TO DO —
The word to look for is "output". Report every line of the entries below that has it.

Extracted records
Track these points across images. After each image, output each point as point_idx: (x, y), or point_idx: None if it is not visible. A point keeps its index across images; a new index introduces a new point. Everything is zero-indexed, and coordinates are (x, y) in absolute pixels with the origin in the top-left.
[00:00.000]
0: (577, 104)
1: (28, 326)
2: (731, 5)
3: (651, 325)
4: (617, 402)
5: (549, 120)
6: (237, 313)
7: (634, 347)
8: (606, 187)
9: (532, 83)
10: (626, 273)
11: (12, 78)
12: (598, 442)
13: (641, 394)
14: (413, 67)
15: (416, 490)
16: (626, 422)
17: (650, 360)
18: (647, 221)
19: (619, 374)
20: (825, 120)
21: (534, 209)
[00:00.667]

...

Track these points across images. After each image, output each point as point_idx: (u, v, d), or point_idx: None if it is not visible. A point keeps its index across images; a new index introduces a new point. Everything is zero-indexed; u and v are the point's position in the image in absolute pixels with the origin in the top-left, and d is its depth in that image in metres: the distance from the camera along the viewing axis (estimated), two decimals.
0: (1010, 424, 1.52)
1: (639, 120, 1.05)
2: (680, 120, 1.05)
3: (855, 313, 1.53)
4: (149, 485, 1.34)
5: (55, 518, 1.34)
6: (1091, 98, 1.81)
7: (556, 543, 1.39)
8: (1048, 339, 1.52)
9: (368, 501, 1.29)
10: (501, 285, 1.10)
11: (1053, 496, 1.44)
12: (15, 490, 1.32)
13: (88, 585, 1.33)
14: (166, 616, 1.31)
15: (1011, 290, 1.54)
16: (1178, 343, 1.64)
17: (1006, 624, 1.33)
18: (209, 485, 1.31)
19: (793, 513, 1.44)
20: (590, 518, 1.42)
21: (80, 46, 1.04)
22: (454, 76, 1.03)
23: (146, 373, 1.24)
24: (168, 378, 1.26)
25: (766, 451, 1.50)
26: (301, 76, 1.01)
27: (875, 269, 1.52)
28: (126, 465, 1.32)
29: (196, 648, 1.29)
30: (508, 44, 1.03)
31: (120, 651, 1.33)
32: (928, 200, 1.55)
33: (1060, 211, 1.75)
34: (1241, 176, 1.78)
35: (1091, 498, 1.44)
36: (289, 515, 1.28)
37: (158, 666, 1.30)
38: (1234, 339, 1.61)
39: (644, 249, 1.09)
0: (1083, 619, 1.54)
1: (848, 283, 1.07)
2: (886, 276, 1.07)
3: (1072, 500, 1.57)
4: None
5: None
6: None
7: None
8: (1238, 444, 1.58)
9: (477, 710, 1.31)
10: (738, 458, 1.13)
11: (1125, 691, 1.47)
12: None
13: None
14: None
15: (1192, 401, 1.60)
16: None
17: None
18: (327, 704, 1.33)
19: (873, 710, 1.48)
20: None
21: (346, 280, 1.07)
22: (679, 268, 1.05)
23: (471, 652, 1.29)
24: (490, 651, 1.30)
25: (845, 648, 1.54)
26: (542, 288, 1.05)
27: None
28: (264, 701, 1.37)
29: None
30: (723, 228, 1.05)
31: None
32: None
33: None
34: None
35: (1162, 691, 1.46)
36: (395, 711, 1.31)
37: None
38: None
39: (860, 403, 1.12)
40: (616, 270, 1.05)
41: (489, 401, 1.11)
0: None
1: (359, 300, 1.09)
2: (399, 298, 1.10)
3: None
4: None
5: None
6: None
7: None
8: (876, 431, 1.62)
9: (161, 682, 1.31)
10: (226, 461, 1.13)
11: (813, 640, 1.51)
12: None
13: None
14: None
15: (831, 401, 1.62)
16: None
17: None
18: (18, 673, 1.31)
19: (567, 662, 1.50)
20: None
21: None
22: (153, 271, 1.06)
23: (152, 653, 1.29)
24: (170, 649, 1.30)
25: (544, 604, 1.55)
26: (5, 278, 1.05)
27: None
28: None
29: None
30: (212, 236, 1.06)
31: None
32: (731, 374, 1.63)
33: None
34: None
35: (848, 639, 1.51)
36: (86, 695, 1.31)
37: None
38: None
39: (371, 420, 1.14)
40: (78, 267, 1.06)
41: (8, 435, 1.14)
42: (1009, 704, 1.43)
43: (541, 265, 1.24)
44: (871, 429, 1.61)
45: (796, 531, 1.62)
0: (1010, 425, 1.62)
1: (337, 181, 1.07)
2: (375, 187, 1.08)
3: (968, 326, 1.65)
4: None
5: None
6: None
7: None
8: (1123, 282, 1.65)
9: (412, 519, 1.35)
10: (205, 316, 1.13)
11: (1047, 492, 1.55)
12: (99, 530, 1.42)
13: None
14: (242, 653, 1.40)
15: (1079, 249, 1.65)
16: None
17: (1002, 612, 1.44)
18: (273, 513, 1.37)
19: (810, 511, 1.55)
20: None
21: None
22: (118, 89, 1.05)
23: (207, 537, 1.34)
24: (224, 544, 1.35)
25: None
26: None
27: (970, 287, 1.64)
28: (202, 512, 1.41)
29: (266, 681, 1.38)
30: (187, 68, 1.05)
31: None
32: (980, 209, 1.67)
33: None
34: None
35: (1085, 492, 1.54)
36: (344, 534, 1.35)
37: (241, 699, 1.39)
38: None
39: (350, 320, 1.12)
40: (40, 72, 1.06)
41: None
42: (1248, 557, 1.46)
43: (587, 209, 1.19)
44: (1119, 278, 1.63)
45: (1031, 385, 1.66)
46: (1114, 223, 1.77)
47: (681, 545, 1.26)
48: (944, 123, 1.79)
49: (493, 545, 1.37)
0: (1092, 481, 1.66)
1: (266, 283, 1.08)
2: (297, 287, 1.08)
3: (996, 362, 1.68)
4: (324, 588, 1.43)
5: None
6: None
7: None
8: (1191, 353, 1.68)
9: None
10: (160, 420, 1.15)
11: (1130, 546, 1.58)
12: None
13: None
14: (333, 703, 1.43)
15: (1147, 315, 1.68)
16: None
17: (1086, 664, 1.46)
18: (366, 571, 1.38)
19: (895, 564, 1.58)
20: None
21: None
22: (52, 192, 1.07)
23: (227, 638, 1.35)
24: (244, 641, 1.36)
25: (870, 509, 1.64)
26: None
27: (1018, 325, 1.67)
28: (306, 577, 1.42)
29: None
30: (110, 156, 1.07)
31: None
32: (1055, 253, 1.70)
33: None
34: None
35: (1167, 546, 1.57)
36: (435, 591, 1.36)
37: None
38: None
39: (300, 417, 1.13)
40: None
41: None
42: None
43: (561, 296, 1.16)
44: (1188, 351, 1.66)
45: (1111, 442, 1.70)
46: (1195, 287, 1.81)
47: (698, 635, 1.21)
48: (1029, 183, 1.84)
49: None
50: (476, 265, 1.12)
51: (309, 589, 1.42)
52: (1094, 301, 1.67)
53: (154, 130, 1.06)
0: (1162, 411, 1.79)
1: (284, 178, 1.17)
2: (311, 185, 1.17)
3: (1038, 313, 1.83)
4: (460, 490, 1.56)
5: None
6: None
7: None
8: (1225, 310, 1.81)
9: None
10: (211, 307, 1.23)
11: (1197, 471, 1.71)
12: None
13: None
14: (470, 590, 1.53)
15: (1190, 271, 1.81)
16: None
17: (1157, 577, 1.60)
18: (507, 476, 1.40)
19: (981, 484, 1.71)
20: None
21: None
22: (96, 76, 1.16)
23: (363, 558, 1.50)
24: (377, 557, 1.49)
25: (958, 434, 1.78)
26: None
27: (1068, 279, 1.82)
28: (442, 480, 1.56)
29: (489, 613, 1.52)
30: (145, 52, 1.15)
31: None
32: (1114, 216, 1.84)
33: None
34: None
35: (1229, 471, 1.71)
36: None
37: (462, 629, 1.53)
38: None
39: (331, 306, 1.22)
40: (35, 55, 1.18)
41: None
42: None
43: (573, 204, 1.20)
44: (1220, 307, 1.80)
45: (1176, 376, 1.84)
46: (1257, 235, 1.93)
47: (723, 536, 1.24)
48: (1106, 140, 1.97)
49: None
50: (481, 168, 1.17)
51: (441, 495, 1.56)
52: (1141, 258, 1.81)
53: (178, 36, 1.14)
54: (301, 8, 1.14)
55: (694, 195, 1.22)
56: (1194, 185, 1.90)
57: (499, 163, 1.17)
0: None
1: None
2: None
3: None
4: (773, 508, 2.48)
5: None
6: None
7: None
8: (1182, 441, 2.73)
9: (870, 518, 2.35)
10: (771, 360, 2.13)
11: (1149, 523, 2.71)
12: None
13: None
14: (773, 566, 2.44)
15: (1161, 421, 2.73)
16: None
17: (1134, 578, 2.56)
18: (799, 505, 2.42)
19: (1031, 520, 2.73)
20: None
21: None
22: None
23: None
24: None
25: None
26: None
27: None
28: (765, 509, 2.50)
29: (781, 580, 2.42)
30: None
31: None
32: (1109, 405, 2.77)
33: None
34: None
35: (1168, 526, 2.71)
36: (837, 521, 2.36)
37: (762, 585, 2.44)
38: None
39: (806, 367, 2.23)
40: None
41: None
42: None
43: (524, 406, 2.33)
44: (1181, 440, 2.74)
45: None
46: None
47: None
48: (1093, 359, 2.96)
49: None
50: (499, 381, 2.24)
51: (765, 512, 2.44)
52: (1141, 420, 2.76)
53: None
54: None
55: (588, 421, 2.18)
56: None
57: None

WRITTEN ANSWER —
Track these points across images. After each image, output each point as point_idx: (x, y), or point_idx: None if it is not visible. A point keeps its index across images; a new index introduces a new point. Everything is zero-indexed, and coordinates are (x, y) in absolute pixels with the origin in the top-left.
Track these points across images. After each image, output each point as point_idx: (u, v, d), or point_idx: None if it is not visible. A point keeps its index across images; a new index introduces a new point. Everything is zero-indexed; u and v are the point's position in the image in absolute pixels with the origin in the top-left, and d is its depth in that image in metres: the distance from the camera along the viewing axis (estimated), two decimals.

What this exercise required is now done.